### Apply what you read
a) Answer these questions from the 50/50 film review:
(i) Who wrote the film, and what tie to Seth Rogen does the review give for him?
(ii) What was the film's tagline?
(iii) Who plays Adam's rookie therapist?
b) Extend the 50/50 film review, starting after its last sentence.

### Supplied text
^^^^^^^^

50/50 (Jonathan Levine)

The big shave.

Echoing its very title, which tells of the survival rate of people suffering from the spinal cancer that Joseph Gordon-Levitt's character has contracted in the film, "50/50", at the same breath, equally focuses both on despair and optimism as it pushes its way to highlight the often tackled issue of mortality.

Almost single-handedly carried by Joseph Gordon-Levitt's simple yet very effective performance as the cancer-stricken Adam Lerner, the film, directed by Jonathan Levine and written by Will Reiser (which I found out to be Seth Rogen's real-life friend who was diagnosed with cancer in his early 20s), is a bittersweet eye-opener regarding the reality of cancer patients that stare death at its very eyes on an everyday basis, while making the often uttered and always superficially imposed phrase 'live like you're dying' literally a thing of urgency. But what's wonderful with this film is how it has gravely wrapped its narrative around the inescapable reality of being diagnosed with cancer yet never completely succumbed to what's bleak and hopeless.

"50/50", fully advertised as a buddy dramedy of sorts between Joseph Gordon-Levitt and Seth Rogen, surprisingly does not capitalize on the very mere idea of these two starring in a film. Hell, even the tagline teasingly said so ("It takes a pair to beat the odds"). While both of them had their share of poignant moments together, the film's emotional drive is not concentrated to just both of them but is instead finely rationed among its other characters, namely Adam's mother, played by Anjelica Huston, his rookie therapist, played by Anna Kendrick, and his artist girlfriend, played by Bryce Dallas Howard.

As I'm watching the film, I initially thought that Seth Rogen's character Kyle, Adam's best pal, was integrated into the film merely for some sideshow comedy and nothing more, which entails the fact that maybe, the chemistry between Gordon-Levitt and Rogen may end up humorously great but dramatically lacking.

But then I realized that having Rogen and his usual improvisational self in the film made him a potent antidote to counter the film's potential brushes with dramatic clichés. Making him all too serious and suddenly turn him all too teary-eyed at Gordon Levitt's pitiful character can be a bit awkward and is a complete departure from what made Seth Rogen popular in the first place. Fitting enough, Rogen's comic performance made the film more naturally dramatic and his character's relationship with the main character Adam feel more genuine.

^^^^^^^^

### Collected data
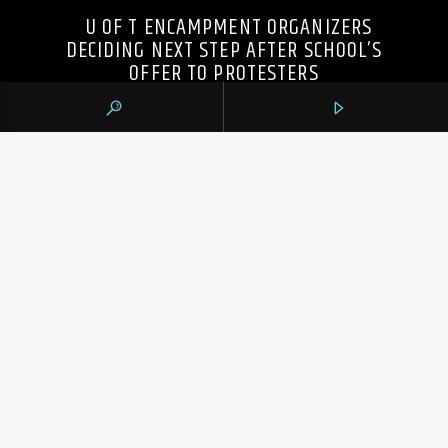
U OF T ENCAMPMENT ORGANIZERS
DECIDING NEXT STEP AFTER SCHOOL’S
OFFER TO PROTESTERS
105.9 THE REGION
CONTACTS
https://1059theregion.com
(416) 292-2367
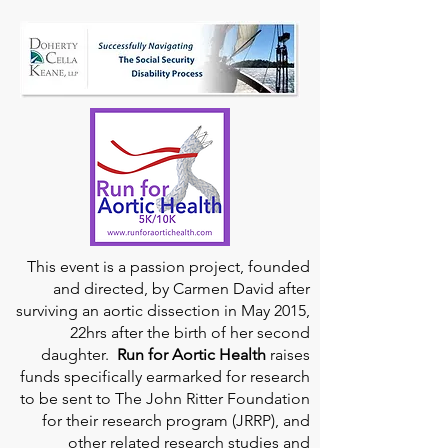
This event is a passion project, founded
and directed, by Carmen David after
surviving an aortic dissection in May 2015,
22hrs after the birth of her second
daughter.
Run for Aortic Health
raises
funds specifically earmarked for research
to be sent to The John Ritter Foundation
for their research program (JRRP), and
other related research studies and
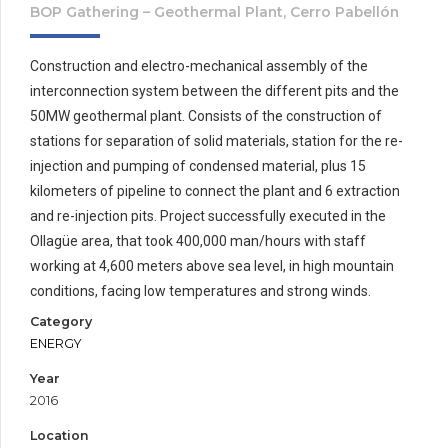
BOP Gathering – Geothermal Plant, Cerro Pabellón
Construction and electro-mechanical assembly of the
interconnection system between the different pits and the
50MW geothermal plant. Consists of the construction of
stations for separation of solid materials, station for the re-
injection and pumping of condensed material, plus 15
kilometers of pipeline to connect the plant and 6 extraction
and re-injection pits. Project successfully executed in the
Ollagüe area, that took 400,000 man/hours with staff
working at 4,600 meters above sea level, in high mountain
conditions, facing low temperatures and strong winds.
Category
ENERGY
Year
2016
Location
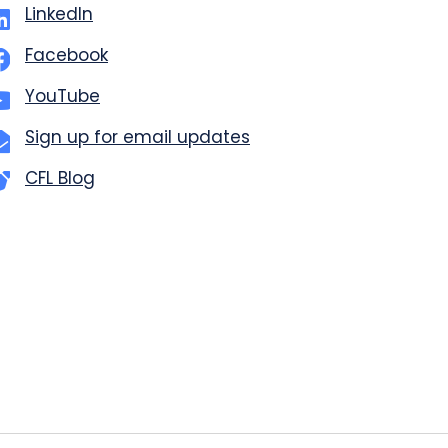
LinkedIn
Facebook
YouTube
Sign up for email updates
CFL Blog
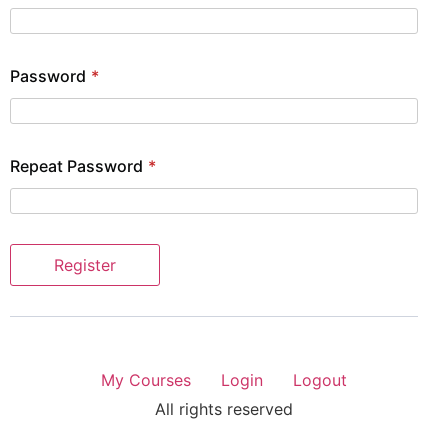
Password
*
Repeat Password
*
My Courses
Login
Logout
All rights reserved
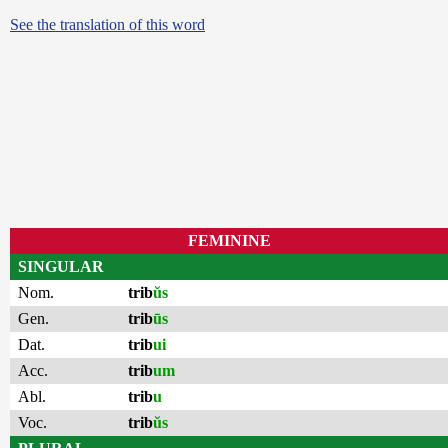
See the translation of this word
FEMININE
SINGULAR
Nom.
trib
ŭs
Gen.
trib
ūs
Dat.
trib
ui
Acc.
trib
um
Abl.
trib
u
Voc.
trib
ŭs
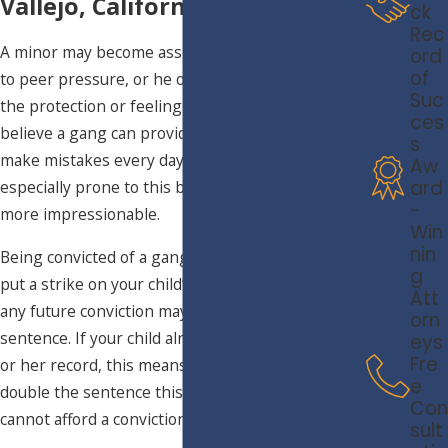
Vallejo, California
ck
Rec
A minor may become associated with a gang due
ord
of
to peer pressure, or he or she may be seeking
Suc
the protection or feeling of belonging that they
ces
believe a gang can provide. It is a fact that people
s
make mistakes every day, and young people are
Aw
ard
especially prone to this because they are often
-
more impressionable.
Win
nin
Being convicted of a gang-related offense may
g
put a strike on your child’s record, meaning that
Att
any future conviction may result in a doubled
orn
sentence. If your child already has a strike on his
eys
Fre
or her record, this means that he or she will face
e
double the sentence this time around. Your child
Con
cannot afford a conviction for this type of offense.
sult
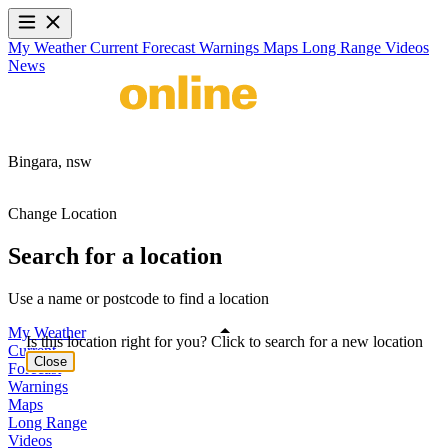
My Weather
Current
Forecast
Warnings
Maps
Long Range
Videos
News
Bingara,
nsw
Change Location
Search for a location
Use a name or postcode to find a location
My Weather
Is this location right for you? Click to search for a new location
Current
Close
Forecast
Warnings
Maps
Long Range
Videos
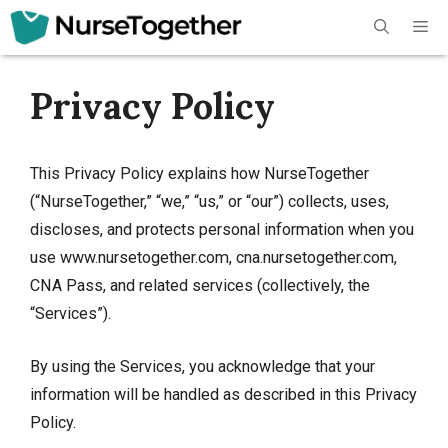
Skip
Me
to
content
Privacy Policy
This Privacy Policy explains how NurseTogether
(“NurseTogether,” “we,” “us,” or “our”) collects, uses,
discloses, and protects personal information when you
use www.nursetogether.com, cna.nursetogether.com,
CNA Pass, and related services (collectively, the
“Services”).
By using the Services, you acknowledge that your
information will be handled as described in this Privacy
Policy.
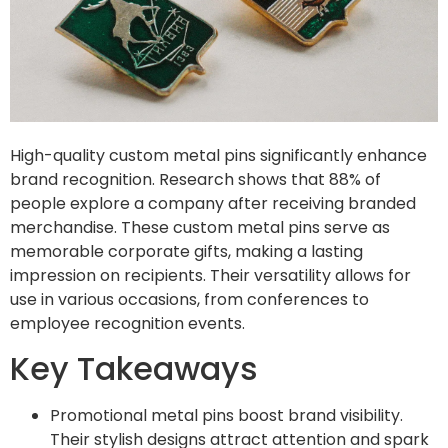
High-quality custom metal pins significantly enhance
brand recognition. Research shows that 88% of
people explore a company after receiving branded
merchandise. These custom metal pins serve as
memorable corporate gifts, making a lasting
impression on recipients. Their versatility allows for
use in various occasions, from conferences to
employee recognition events.
Key Takeaways
Promotional metal pins boost brand visibility.
Their stylish designs attract attention and spark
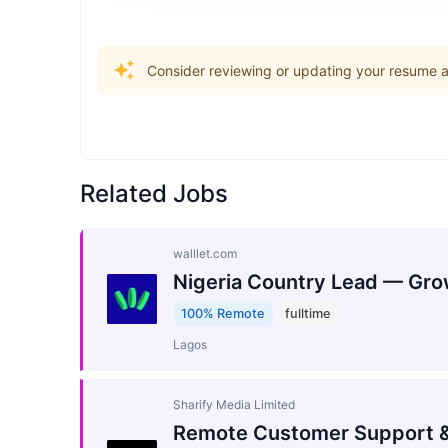
Consider reviewing or updating your resume an
Related Jobs
walllet.com
Nigeria Country Lead — Gro
100% Remote
fulltime
Lagos
Sharify Media Limited
Remote Customer Support &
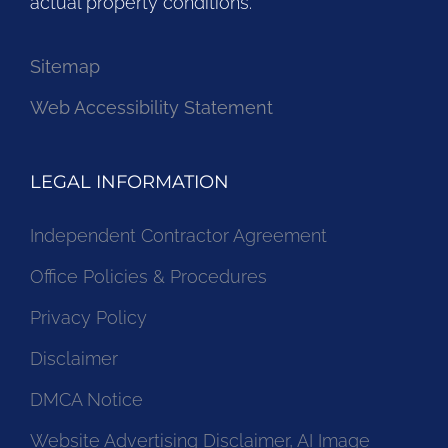
actual property conditions.
Sitemap
Web Accessibility Statement
LEGAL INFORMATION
Independent Contractor Agreement
Office Policies & Procedures
Privacy Policy
Disclaimer
DMCA Notice
Website Advertising Disclaimer, AI Image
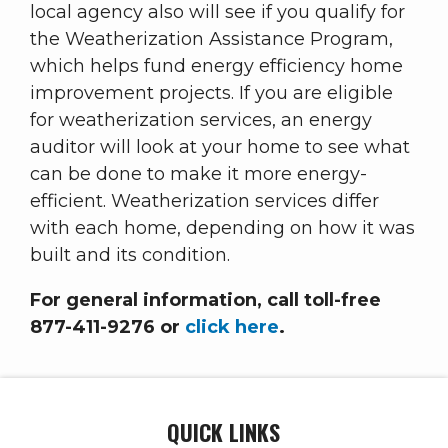
local agency also will see if you qualify for
the Weatherization Assistance Program,
which helps fund energy efficiency home
improvement projects. If you are eligible
for weatherization services, an energy
auditor will look at your home to see what
can be done to make it more energy-
efficient. Weatherization services differ
with each home, depending on how it was
built and its condition.
For general information, call toll-free
877-411-9276 or
click here
.
QUICK LINKS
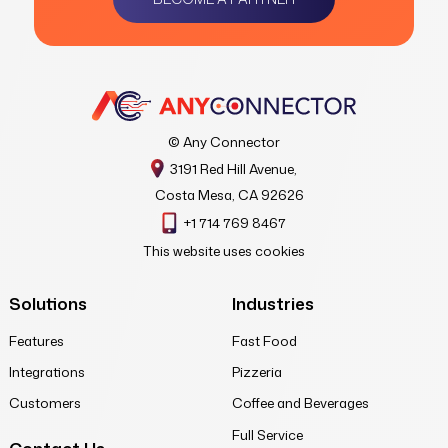
© Any Connector
3191 Red Hill Avenue,
Costa Mesa, CA 92626
+1 714 769 8467
This website uses cookies
Solutions
Industries
Features
Fast Food
Integrations
Pizzeria
Customers
Coffee and Beverages
Full Service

^^^^^^^^

### Answers by item number
a)
(i) Will Reiser wrote it. He is Seth Rogen's real-life friend who was diagnosed with cancer in his early 20s.
(ii) "It takes a pair to beat the odds"
(iii) Anna Kendrick

b)
Joseph Gordon-Levitt, a truly versatile actor who can play a lovestruck average Joe on one film, transform into a convincingly stern, gravity-defying action hero on another while still skillful enough to turn all psychotic and murderous on the next, embraced subtlety in this film, portraying the different psychological phases of a cancer patient, the various physical pains and the seemingly cold acceptance of the inevitable with a great display of bravery but also of an evident 'Why Me?' frustration.

Although "50/50" centers at the harsh reality of cancer, it has prevented itself to be completely overwhelmed by hodge-podge sentimentalism and preachy utterances about hope and survival that make films of this type all too fleeting. Instead, with this change of tone, it has given the film a cleaner and infinitely more honest emotional atmosphere.

"50/50" is relatively unique in its dramatic and comic effortlessness as it ironically tackles a laborious, life-threatening illness. And while we may all have immediately foreseen the sad inevitability of Adam Lerner's fate, there's still an unconsciously lingering thought, with the film successfully equalizing optimism and the otherwise, that it may just be a boulder-like obstacle that can certainly be endured.

'Keeping up with the battle' or 'dying without a fight'; 'family and faith' or 'to concede and surrender'. "50/50" takes these absolutes and laid it into the open. The film maintains the fact that the act of 'fighting' or 'giving-up' does not just apply to battling cancer, but also to life in general. And that cancer, although it has prematurely claimed countless lives, is not always an end but sometimes just a phase. "50/50" surely holds on to that claim for a reason.